A Community Devoted to the Preservation and Practice of Celestial Navigation and Other Methods of Traditional Wayfinding
From: Gary LaPook
Date: 2011 Jan 23, 16:41 -0800
|Just looking at the equation of time issue. |
The NA gives it to the second. It is added or subtracted to 12:00 to find the time of Local Apparent Noon. So you do not add it to the time of meridian passage as it has already been added to 12:00 to derive the time of meridian passage. The NA gives the time of meridian passage at the Greenwich Meridian rounded to the whole minute only but the actual time of passage of the Greenwich Meridian was actually 12:11:29 on January 22nd.
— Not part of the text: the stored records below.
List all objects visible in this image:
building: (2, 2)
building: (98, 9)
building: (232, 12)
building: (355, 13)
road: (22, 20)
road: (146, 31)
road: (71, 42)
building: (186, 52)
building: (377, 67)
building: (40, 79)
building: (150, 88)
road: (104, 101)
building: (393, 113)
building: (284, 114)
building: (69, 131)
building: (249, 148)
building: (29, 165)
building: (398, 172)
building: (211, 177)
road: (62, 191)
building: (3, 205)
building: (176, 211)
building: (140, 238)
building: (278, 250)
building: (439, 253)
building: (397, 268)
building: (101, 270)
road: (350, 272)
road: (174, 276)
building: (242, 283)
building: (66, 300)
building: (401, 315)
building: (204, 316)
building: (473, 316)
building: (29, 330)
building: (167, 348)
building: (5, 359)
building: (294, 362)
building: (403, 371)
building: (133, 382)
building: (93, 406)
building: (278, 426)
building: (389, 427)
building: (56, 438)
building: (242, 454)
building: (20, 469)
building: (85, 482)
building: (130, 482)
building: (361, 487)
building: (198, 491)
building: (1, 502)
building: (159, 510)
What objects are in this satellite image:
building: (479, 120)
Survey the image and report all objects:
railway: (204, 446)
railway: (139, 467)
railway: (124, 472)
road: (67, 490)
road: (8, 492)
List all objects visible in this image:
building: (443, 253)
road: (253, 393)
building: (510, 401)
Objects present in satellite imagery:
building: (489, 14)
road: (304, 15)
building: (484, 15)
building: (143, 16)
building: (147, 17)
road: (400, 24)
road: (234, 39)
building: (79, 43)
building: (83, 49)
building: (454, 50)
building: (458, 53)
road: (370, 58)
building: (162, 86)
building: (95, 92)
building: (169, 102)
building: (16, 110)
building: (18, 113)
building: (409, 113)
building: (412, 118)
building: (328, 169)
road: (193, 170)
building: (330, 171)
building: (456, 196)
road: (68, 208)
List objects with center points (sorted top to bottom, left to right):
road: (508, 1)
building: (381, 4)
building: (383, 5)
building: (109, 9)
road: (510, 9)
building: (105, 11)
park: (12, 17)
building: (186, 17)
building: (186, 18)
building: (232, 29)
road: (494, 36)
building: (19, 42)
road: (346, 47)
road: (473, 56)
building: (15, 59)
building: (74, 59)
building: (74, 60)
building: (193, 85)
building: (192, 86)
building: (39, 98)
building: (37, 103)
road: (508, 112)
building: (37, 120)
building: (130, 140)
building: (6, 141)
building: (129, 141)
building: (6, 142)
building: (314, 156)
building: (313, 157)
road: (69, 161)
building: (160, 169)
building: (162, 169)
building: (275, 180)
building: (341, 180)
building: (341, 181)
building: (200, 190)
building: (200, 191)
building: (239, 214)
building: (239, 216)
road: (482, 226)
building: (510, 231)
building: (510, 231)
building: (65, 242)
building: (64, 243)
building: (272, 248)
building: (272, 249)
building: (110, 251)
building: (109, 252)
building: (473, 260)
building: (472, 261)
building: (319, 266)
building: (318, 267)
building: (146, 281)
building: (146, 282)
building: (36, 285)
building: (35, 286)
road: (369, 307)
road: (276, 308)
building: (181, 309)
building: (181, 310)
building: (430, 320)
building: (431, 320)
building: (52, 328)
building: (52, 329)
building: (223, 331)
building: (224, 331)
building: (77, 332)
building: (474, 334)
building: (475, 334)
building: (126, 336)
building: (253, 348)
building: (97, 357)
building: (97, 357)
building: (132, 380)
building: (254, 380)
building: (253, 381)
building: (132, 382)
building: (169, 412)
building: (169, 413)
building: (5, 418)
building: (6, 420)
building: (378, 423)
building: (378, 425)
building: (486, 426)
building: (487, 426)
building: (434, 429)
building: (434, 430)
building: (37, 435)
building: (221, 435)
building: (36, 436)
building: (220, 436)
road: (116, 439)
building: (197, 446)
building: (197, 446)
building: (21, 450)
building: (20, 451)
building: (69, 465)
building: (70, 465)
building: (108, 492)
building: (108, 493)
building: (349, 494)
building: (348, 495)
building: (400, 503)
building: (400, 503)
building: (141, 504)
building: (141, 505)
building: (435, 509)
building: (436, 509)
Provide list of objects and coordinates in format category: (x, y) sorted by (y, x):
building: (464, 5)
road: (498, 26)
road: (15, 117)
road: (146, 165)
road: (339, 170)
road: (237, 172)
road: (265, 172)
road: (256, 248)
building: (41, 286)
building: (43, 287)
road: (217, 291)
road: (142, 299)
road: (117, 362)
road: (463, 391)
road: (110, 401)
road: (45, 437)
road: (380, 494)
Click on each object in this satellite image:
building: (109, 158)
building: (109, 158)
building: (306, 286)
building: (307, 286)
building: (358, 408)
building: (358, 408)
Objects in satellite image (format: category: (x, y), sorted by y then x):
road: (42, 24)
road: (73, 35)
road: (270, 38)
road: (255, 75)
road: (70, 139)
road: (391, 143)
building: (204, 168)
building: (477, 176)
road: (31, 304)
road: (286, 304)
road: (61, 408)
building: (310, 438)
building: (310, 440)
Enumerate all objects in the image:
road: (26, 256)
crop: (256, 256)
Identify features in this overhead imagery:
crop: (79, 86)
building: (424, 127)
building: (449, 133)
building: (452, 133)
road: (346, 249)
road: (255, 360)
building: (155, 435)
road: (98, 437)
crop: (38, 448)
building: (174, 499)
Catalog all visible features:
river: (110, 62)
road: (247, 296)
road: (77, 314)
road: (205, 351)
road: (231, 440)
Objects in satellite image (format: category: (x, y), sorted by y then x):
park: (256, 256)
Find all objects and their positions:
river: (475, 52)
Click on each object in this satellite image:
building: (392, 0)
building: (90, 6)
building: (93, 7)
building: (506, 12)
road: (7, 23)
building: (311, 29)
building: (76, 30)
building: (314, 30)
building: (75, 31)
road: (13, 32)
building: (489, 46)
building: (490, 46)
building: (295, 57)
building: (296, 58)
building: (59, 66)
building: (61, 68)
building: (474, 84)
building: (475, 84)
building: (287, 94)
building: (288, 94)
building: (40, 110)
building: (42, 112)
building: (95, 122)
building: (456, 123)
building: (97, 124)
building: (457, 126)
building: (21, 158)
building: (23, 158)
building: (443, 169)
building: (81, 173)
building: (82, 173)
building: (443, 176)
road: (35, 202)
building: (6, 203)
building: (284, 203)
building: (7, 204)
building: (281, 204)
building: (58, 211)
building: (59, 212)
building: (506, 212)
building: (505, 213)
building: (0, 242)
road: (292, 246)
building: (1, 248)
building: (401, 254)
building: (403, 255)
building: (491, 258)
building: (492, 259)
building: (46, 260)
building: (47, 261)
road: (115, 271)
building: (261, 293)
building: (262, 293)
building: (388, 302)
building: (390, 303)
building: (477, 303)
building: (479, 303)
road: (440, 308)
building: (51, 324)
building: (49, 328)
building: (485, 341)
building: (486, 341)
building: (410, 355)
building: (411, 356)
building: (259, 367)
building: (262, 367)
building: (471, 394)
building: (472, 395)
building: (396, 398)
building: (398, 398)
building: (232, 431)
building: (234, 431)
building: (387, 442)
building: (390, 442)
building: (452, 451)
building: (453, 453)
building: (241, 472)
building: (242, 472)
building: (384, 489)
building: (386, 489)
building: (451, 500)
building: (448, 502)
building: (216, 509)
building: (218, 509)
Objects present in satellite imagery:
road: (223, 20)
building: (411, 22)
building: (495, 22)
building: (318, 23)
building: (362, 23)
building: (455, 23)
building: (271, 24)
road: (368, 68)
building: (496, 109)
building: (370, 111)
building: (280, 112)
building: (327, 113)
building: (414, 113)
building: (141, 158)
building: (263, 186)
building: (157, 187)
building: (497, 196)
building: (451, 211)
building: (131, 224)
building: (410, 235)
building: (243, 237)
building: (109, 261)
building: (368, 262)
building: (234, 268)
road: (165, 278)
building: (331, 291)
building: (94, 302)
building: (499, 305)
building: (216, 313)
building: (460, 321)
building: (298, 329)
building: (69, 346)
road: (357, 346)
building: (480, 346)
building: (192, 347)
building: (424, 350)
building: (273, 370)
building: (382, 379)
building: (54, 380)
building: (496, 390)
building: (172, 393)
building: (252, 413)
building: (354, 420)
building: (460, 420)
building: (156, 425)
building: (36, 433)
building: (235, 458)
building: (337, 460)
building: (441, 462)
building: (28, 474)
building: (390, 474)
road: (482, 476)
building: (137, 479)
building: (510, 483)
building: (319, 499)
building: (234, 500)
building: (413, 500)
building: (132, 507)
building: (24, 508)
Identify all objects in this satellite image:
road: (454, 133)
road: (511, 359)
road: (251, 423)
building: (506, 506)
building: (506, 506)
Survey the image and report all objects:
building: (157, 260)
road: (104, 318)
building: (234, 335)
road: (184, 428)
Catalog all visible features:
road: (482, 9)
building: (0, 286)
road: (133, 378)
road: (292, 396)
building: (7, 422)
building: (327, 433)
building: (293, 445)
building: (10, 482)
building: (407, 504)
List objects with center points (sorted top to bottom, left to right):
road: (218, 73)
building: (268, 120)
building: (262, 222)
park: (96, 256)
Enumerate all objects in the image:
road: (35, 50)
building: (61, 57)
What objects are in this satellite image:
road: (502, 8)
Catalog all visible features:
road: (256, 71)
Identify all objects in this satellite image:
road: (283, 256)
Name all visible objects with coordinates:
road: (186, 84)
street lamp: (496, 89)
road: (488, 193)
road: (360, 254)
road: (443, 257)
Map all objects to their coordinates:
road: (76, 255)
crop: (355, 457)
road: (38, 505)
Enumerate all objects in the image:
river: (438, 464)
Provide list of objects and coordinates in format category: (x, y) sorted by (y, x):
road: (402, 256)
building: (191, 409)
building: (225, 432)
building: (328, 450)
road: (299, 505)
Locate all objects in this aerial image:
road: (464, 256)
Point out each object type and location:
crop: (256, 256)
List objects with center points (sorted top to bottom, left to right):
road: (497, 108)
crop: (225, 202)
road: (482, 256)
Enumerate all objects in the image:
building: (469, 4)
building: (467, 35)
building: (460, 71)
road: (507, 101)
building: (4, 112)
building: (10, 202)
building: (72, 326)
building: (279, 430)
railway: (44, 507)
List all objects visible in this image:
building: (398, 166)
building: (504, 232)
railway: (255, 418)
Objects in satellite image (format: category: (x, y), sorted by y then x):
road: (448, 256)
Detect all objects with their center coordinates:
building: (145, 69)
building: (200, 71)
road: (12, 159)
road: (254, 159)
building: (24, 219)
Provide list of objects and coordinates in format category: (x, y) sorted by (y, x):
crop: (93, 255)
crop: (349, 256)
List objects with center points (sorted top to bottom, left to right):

Since this is the time of noon LAT (local apparent time), the time that the sun crosses the meridian that you are actually on, you must account for the difference between your meridian and the standard meridian for your time zone to determine the zone time of noon at you meridian, LAN. The standard meridian for your time zone is 75° west so your meridian is actually 1° 21.7' further west so it takes 5 minutes and 26 seconds for the sun to move from the standard meridian to your meridian so your noon will be 5 minutes and 26 seconds later on your watch so your noon would have been 12:16:56 EST, 17:16:29 Z. But the equation of time keeps changing and it is 11 minutes 45 seconds on January 23 so you must interpolate between the two dates. The equation of time of time increased 16 seconds in 24 hours so it increased about 3 seconds in the period between noon at Greenwich and noon at you location so your noon occurred at 17:16:32 Z.